Last Updated: Friday - 09/24/2010
Week of January 30, 2006
Teenage martyr suffered for her profound faith
Barcelonians regularly stop, pray at a street shrine for St. Eulalia
Saint – St. Eulalia – February 12
By TED FITZGERALD
Special to the WCR
Dominating the central square in Spain's Catalonian heartland is Barcelona's famous cathedral, dedicated to the Holy Cross and St. Eulalia, La Catedral de La Santa Creu i de Santa Eulalia.
It honours the city's patron, a martyr during the fourth century persecutions of Roman Emperor Diocletian, a saint whose memorials are not hard to find in this vibrant state capital and Mediterranean port city.
Santa Eulalia de Barcelona has lent her name to a short street to the side of the cathedral. It's near the central city square, Placa de la Seu, identified in huge letters in the pavement by Barcelona's first century Roman name of Barcino.
Eulalia was a 13-year-old Christian resident of the city who was tried, tortured 13 times and killed on an oblique cross for her faith here in 303 after refusing to pay homage to pagan gods. Her punishment included being rolled the length of narrow Baixada de Santa Eulalia in a glass-filled barrel.
Pause for prayer
In this laneway, Barcelonans traditionally pause for a prayer at a flower-decked open air shrine that honours the saint with a small statue and explanatory plaque.
Following her martyrdom, the teenager was buried in the graveyard of the early church of Our Lady of the Sea Sands, at the waters' edge one-half kilometre from the present cathedral. In 693, the church was renamed Santa Maria del Mar and, 20 years later during an Arab invasion, the saint's relics were hidden somewhere in the church walls.
It was not until 898 that the precious remains were rediscovered and veneration of Eulalia began in earnest there, continuing for the next several hundred years.
Then, in 1339, the relics were transferred with great ceremony to a special crypt in the cathedral prepared by architect Jaime Fabre especially to house the precious objects. There, the original ninth century tomb of the saint can still be seen set into the wall behind the present sarcophagus.
Construction of Barcelona Cathedral was begun in 1298 in a rise called Mount Tabor by the Romans, site of an early imperial fort. Remnants of third century walls that enclosed the site can still be seen, as well as parts of an ancient temple. It took 600 years to complete the Catalan Gothic style building, a massive church with many ornate chapels surrounding the nave.
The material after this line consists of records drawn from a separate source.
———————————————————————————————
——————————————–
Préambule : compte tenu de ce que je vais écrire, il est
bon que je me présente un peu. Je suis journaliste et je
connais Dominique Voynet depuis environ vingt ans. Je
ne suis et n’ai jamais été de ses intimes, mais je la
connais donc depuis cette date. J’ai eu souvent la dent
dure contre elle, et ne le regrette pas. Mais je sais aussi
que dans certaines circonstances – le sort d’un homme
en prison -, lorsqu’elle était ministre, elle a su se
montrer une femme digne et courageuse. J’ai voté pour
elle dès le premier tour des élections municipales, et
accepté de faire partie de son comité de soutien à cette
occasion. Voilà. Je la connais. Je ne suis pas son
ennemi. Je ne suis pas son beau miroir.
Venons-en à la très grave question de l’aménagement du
Symbols of Eulalia's death, St. Andrew's crosses, are found throughout the church and adjacent cloisters are still home to 13 white geese, traditional guardians of the sacred repository.
The crypt, situated in the centre of the church, is spacious, airy and brightly illuminated and is the most intimate place in Barcelona Cathedral. It's approached by a broad, semi-circular gallery that can seat several hundred people for Masses celebrated at the saint's tomb.
The altar is surmounted by a graceful alabaster sarcophagus, designed by sculptor Lupo di Francesco in 1327 and decorated with scenes depicting the martyrdom of the saint and recovery of her relics. Eulalia is also figured with Our Lady in a huge keystone where 12 arches converge above the altar.
Although daily Eucharist is celebrated in the Blessed Sacrament chapel to the right of the main church entrance, and major feasts make use of the cathedral's main altar, visiting groups are often allowed to hear Mass in the crypt, a special honour and a most moving experience in this focal point of profound devotion to the saint.
Some three million people are thought to visit her shrine each year and Santa Eulalia is naturally honoured in many churches in Catalonia. Several of Barcelona's houses of worship contain shrines devoted to this teenage virgin martyr.